第49章(2/2)

这个套间,玻璃隔断明显更厚,泛出苔藓一样的青色,底部黄底黑字的标签上写着“单向玻璃”几个字。

“这两个实验体,是特异分化中非常罕见的类型。左手边,sd025号实验体,男性alpha,他的信息素无法对oga产标记作用,即使成结了也没用。但会篡改oga的信息素分子链,使其进入二次分化,并大概率引起信息素紊乱症。”

025号…约摸三十岁出头,头发剃得很短,光裸着上半身,露出肿胀的后颈。他手上戴一副软铐,赤脚在地板上走来走去,异常焦躁。寇纵尘看他手臂和肩颈的肌肉线条还留有一些训练的痕迹,“运动员?”他自言自语道。

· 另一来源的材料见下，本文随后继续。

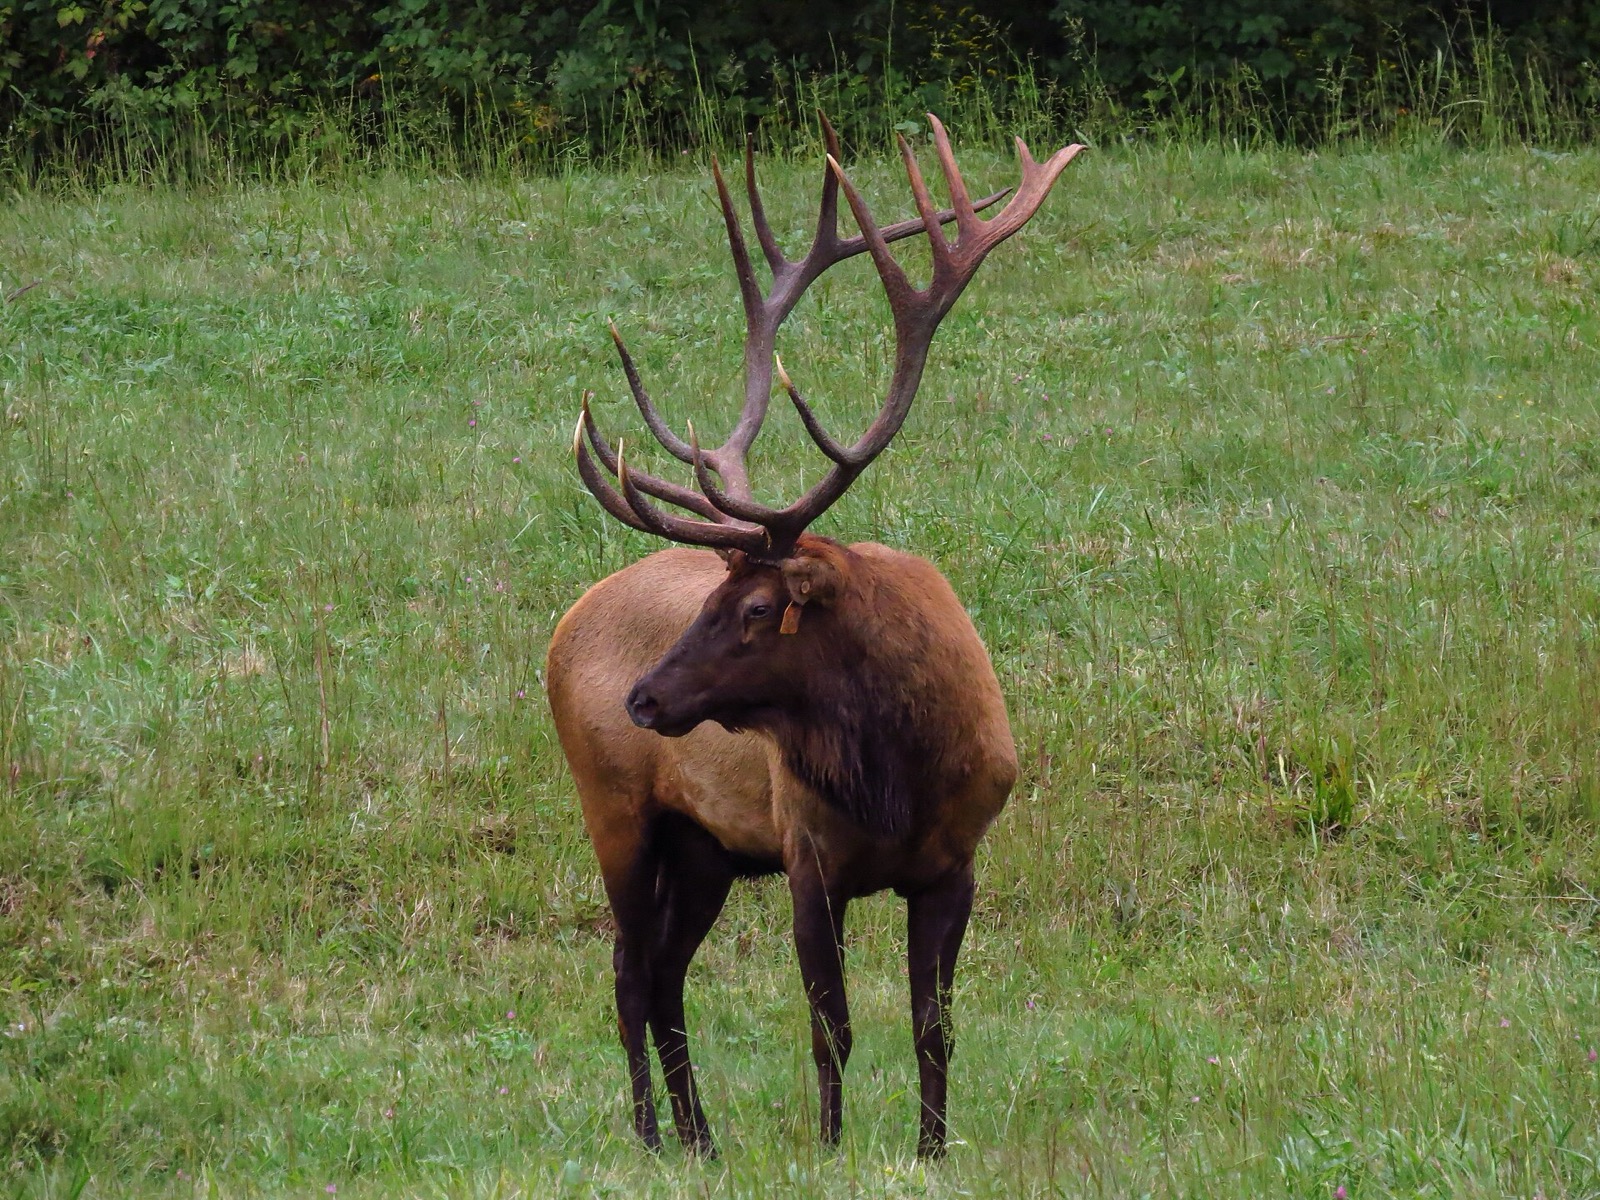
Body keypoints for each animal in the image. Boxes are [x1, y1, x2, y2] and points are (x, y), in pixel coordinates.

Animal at [545, 114, 1082, 1158]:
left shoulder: (955, 860)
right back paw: (652, 1138)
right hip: (616, 808)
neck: (899, 774)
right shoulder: (807, 855)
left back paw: (703, 1141)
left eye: (757, 608)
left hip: (705, 847)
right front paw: (831, 1147)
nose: (644, 697)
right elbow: (829, 1023)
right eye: (715, 597)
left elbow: (933, 1024)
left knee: (663, 974)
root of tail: (565, 623)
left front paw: (931, 1151)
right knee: (628, 970)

蒋沭接话:“皮划艇运动员,身体素质很好,就是脾气差了点。我们采购他带他来岛上可费了不少功夫。强效抑制剂刚开始对他起到了压制作用,甚至人也平和了一阵子。但很快被他的信息素破坏掉,又恢复到随时进入易感期的状态。”

一旁半天不发一语的博士突然说:“不是你的信息素不够强,我在实验中观察到你的源样本分子链几乎是不可摧毁的,但输入性的外来复制样本,从效能上讲确实无法与狡猾的特异腺体抗衡。不过,等你休息好了,有了更多剂量源样本之后,我相信是完全可以攻克他的。他隔壁那个家伙才是真正的难关。”

寇纵尘顺着他的手指,看到另一个隔间里坐着的人。

他的脸看起来非常年轻,几乎只有二十出头的样子,皮肤因长期接触不到阳光而白得几乎透明,半长的自然卷发掩住了一半瘦骨伶仃,但从身形和双手依然能感受到他病态的消瘦。

与025号不同的是,他十分平静,坐在一只没有靠背的小椅子上,狭长的眼睛望向闪烁的电子时钟,一动不动,淡漠得像一片铅绘的贴纸。

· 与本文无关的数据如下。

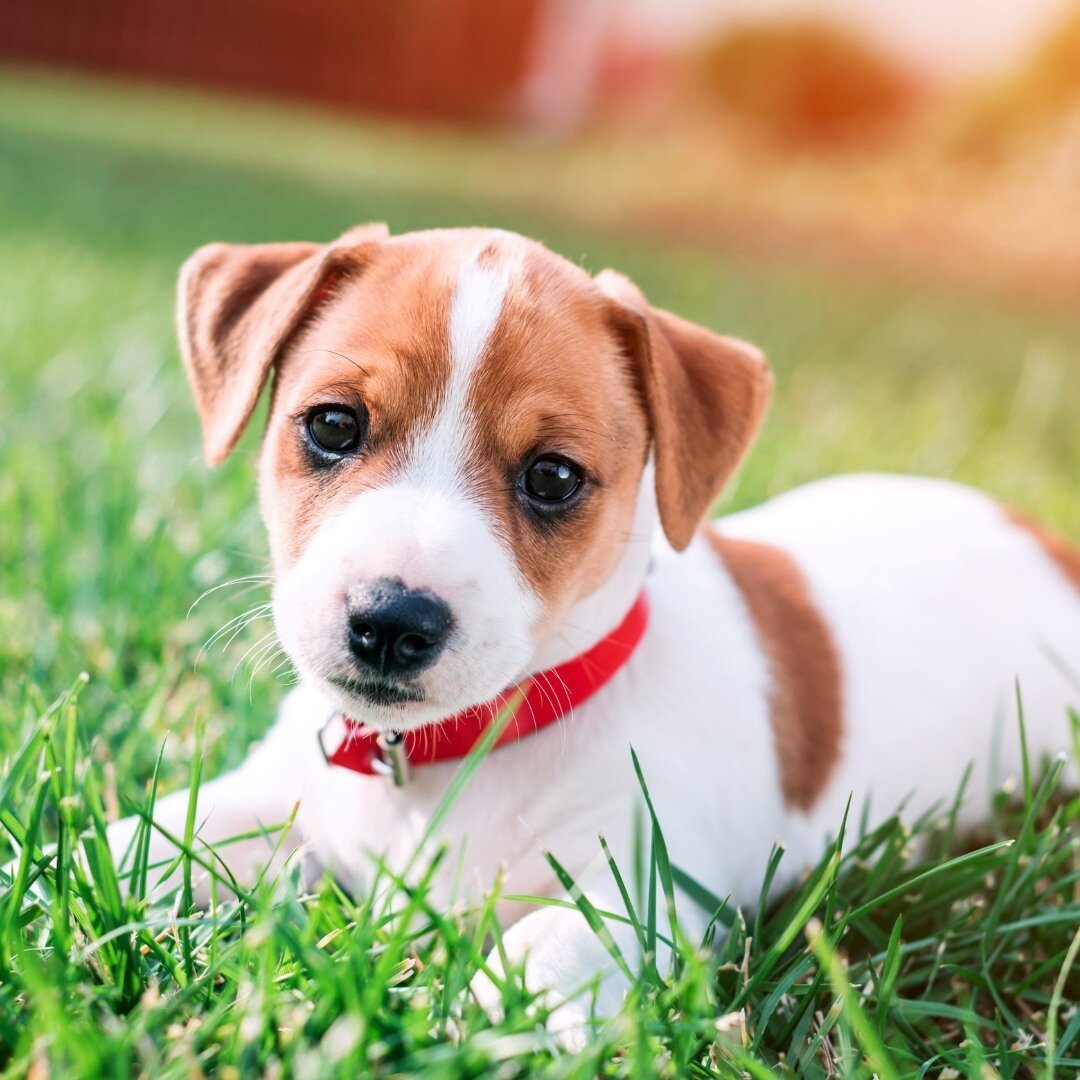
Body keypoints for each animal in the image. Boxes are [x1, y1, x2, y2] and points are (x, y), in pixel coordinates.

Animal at [109, 223, 1080, 1041]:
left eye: (552, 477)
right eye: (333, 424)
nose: (390, 621)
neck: (449, 756)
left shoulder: (647, 890)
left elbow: (539, 954)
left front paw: (477, 1028)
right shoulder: (278, 795)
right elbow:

“sd011号,男性oga,十四岁就完成了分化。他无法被任何抑制剂抑制,不管是抑制贴还是针剂,输入后都像石沉大海一样没声响。另外,他也无法被标记。”

不能被抑制,那么进入每个周期都需要他硬熬过去。不能被标记…!寇纵尘抬眼的一瞬漏出许多不可置信,他攥紧手指也没能收回,“无法被标记的意思是…?”

蒋沭掏出笔,在墙上悬挂的便签夹上勾画了几笔,漫不经心地回答:“嗯,尝试过…大约五次吗,博士?”

“七次。在进入实验中心之前,他自己也有两次这样的经历。我们也尝试过,普通alpha,弱特异分化alpha都试过,但都没能成功标记他。而像你或者025这样的强特异分化alpha数量太稀少了,所以已经很长时间没再尝试了。”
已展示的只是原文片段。